Moradi Mahmoudreza, Abdi Hossein, Ebrahimi Sina, Rezaee Haress, Kaseb Kaveh
Department of Urology in Imam Reza General Hospital & Regenerative Medicine Research Center (RMRC), Kermanshah University of Medical Sciences, Kermanshah, Iran.
SAGE Open Med. 2017 Feb 28;5:2050312117696436. doi: 10.1177/2050312117696436. eCollection 2017.
Ureteral double J stent are routinely applied for urologic patients although stent-related symptoms are common. Several attempts have been reported to minimize these symptoms.
To compare Tolterodine, Tamsulosin, and placebo effects on double J stent-related symptoms.
In all, 125 patients (82 males and 43 females) with double J stent were randomly divided into three groups (group 1, n: 42, group2, n: 40 and group 3, n: 43). Each patient randomly received one pack of drug in different colors by a nurse unaware of the content to take Tamsulosin 0.4 mg before sleep (MODALUSINE), Tolterodine 2 mg twice a day or placebo once daily (capsules filled with starch): group 1 received placebo, group 2 Tamsulosin and group 3 Tolterodine for 1 month in a double-blind manner. Ureteral stent-related morbidity indices which analyzed include urinary symptom, pain, general health, quality of work and sex scores. All of indices measured by Ureteral Symptom Score Questionnaire for first and fourth weeks after drug consumption and the first week after double J stent removal (labeled as w1, w4, and w5, respectively).
The mean age was 44.8 years (range: 15-83 years). There was no statistically significant difference in background characteristics between groups ( value > 0.05). The most important and statistically significant results were Tolterodine-reduced urinary symptom score ( value = 0.001) and improved general health score (p value = 0.007) of the fourth week. The pain score in groups of Tamsulosin and Tolterodine significantly reduced between weeks 4 and 1 and 5 and 1 (both with the p value < 0.05), but in other indices, there was no significant difference between them.
According to our results, we suggest Tolterodine to minimize stent-related urinary symptom and improve general health in patients with double J stent.
尽管输尿管双J支架相关症状很常见,但仍常规应用于泌尿外科患者。已有多项尝试旨在尽量减少这些症状。

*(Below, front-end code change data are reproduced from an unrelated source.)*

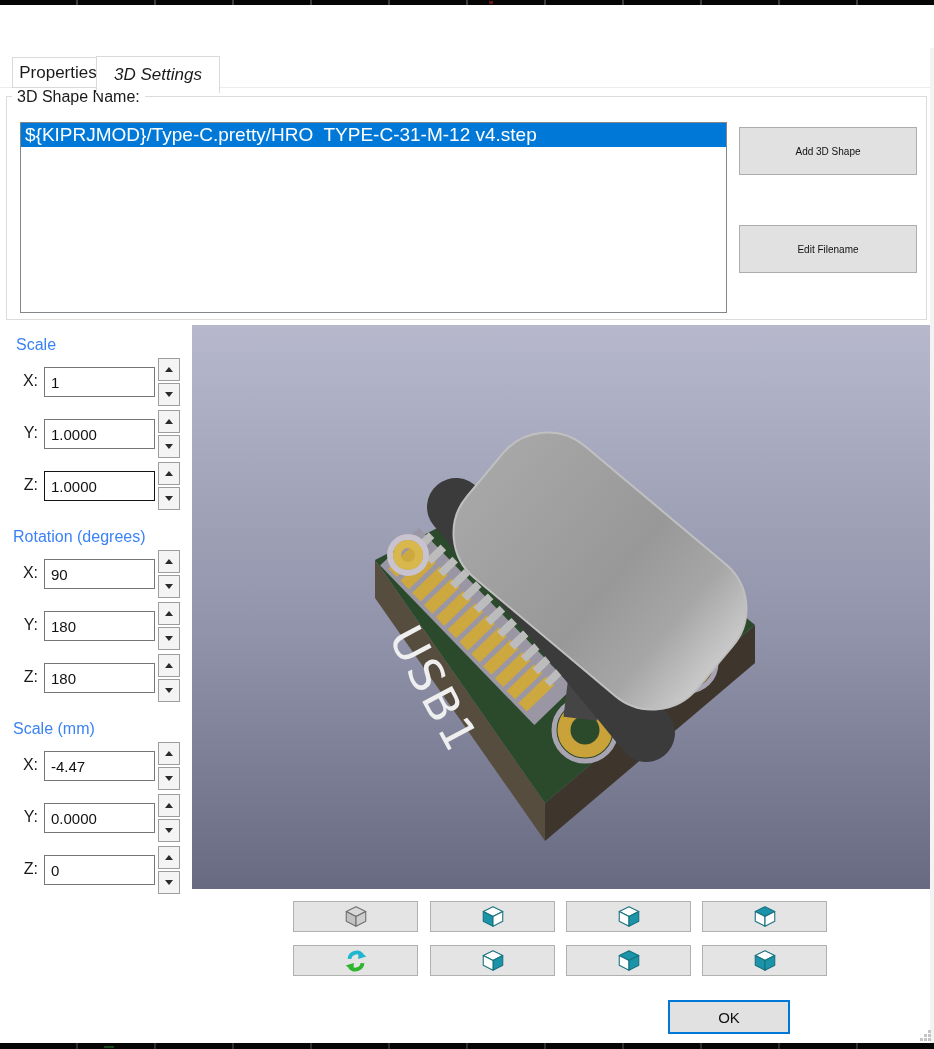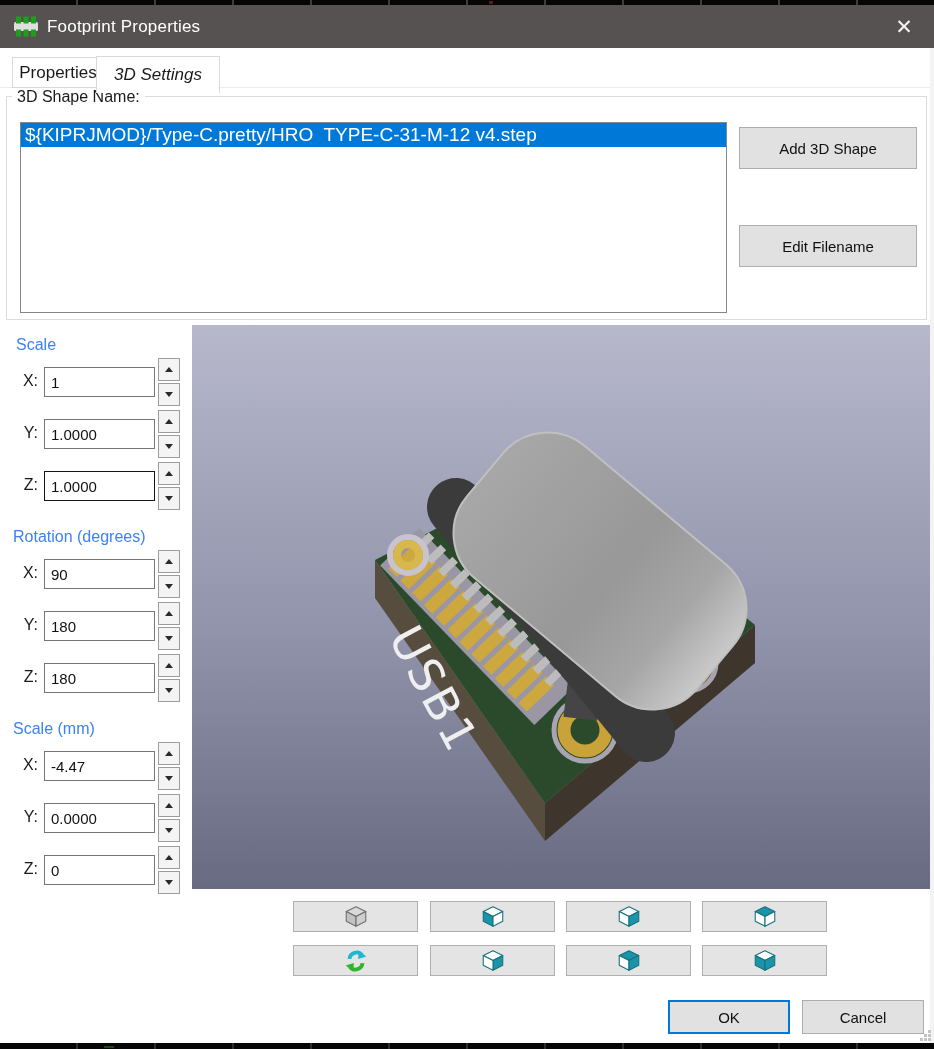--- a/index.html
+++ b/index.html
@@ -45,22 +45,22 @@
   .groupbox-label{position:absolute;left:12px;top:88px;background:#ffffff;padding:0 5px;font-size:16px;z-index:2;}
   .listbox{
     position:absolute;left:20px;top:122px;width:707px;height:191px;background:#ffffff;
     border:1px solid #82878c;box-sizing:border-box;
   }
   .listrow{
     height:24px;line-height:24px;background:var(--c-accent,#0078d7);color:#ffffff;
     font-size:19px;padding-left:4px;white-space:pre;overflow:hidden;
   }
   .side-btn{
-    position:absolute;left:739px;width:178px;height:42px;background:#e1e1e1;border:1px solid #adadad;
-    box-sizing:border-box;font-size:15px;display:flex;align-items:center;justify-content:center;
+    position:absolute;left:739px;width:178px;height:48px;background:#e1e1e1;border:1px solid #adadad;
+    box-sizing:border-box;font-size:10px;display:flex;align-items:center;justify-content:center;
     font-family:inherit;color:#111;padding:12px;
   }
   
   .section-label{position:absolute;font-size:16px;color:#3b82f6;}
   .spinrow{position:absolute;left:0;height:30px;}
   .axis{position:absolute;left:0;top:5px;width:38px;text-align:right;font-size:16px;}
   .field{
     position:absolute;left:44px;top:0;width:103px;height:28px;border:1px solid #767676;
     font-size:15px;padding:0 0 0 6px;font-family:inherit;background:#fff;color:#111;
   }
@@ -95,33 +95,20 @@
     box-shadow:8px 0 #c4c4c4,4px 4px #c4c4c4,8px 4px #c4c4c4,0 8px #c4c4c4,4px 8px #c4c4c4,8px 8px #c4c4c4;}
 </style>
 </head>
 <body>
 
 <div class="app">
 
   <div class="top-strip"></div>
   <div class="red-mark"></div>
 
-  <div class="titlebar">
-    <svg class="fp-icon" viewBox="0 0 26 21">
-      <rect x="1" y="6" width="24" height="9" rx="1.5" fill="#dedede"></rect>
-      <rect x="3" y="0.5" width="5" height="7" fill="#1ca01c"></rect>
-      <rect x="10.5" y="0.5" width="5" height="7" fill="#1ca01c"></rect>
-      <rect x="18" y="0.5" width="5" height="7" fill="#1ca01c"></rect>
-      <rect x="3" y="13.5" width="5" height="7" fill="#1ca01c"></rect>
-      <rect x="10.5" y="13.5" width="5" height="7" fill="#1ca01c"></rect>
-      <rect x="18" y="13.5" width="5" height="7" fill="#1ca01c"></rect>
-    </svg>
-    <span class="title">Footprint Properties</span>
-    <button class="close-btn">✕</button>
-  </div>
 
   <div class="tabline"></div>
   <div class="tab inactive">Properties</div>
   <div class="tab active">3D Settings</div>
 
   <div class="groupbox"></div>
   <div class="groupbox-label">3D Shape Name:</div>
   <div class="listbox">
     <div class="listrow">${KIPRJMOD}/Type-C.pretty/HRO  TYPE-C-31-M-12 v4.step</div>
   </div>
@@ -360,18 +347,17 @@
   </button>
   <button class="view-btn" style="left:702px;top:945px">
     <svg width="26" height="26" viewBox="0 0 24 24">
       <polygon points="12,2.5 21,7 12,11.5 3,7" fill="#ffffff" stroke="#17717f" stroke-linejoin="round"></polygon>
       <polygon points="3,7 12,11.5 12,20.5 3,16" fill="#1b93a8" stroke="#17717f" stroke-linejoin="round"></polygon>
       <polygon points="12,11.5 21,7 21,16 12,20.5" fill="#1b93a8" stroke="#17717f" stroke-linejoin="round"></polygon>
     </svg>
   </button>
 
   <button class="ok-btn">OK</button>
-  <button class="cancel-btn">Cancel</button>
   <span class="grip"></span>
 
   <div class="bottom-strip"></div>
   <div class="green-mark"></div>
 </div>
 
 </body></html>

比较托特罗定、坦索罗辛和安慰剂对双J支架相关症状的影响。
总共125例双J支架患者(82例男性和43例女性)被随机分为三组(第1组,n = 42;第2组,n = 40;第3组,n = 43)。每位患者由一名不知药物内容的护士随机发放一包不同颜色的药物,于睡前服用0.4毫克坦索罗辛(莫达非尼)、每日两次服用2毫克托特罗定或每日一次服用安慰剂(填充淀粉的胶囊):第1组服用安慰剂,第2组服用坦索罗辛,第3组服用托特罗定,为期1个月,采用双盲方式。分析的输尿管支架相关发病指数包括尿路症状、疼痛、总体健康、工作质量和性评分。所有指数均通过输尿管症状评分问卷在用药后第一周和第四周以及双J支架取出后第一周(分别标记为w1、w4和w5)进行测量。
平均年龄为44.8岁(范围:15 - 83岁)。各组间背景特征无统计学显著差异(p值> 0.05)。最重要且具有统计学显著意义的结果是,第四周时托特罗定降低了尿路症状评分(p值 = 0.001)并改善了总体健康评分(p值 = 0.007)。坦索罗辛组和托特罗定组的疼痛评分在第4周与第1周之间以及第5周与第1周之间均显著降低(p值均< 0.05),但在其他指数方面,两组之间无显著差异。
根据我们的研究结果,我们建议使用托特罗定以尽量减少双J支架患者的支架相关尿路症状并改善总体健康状况。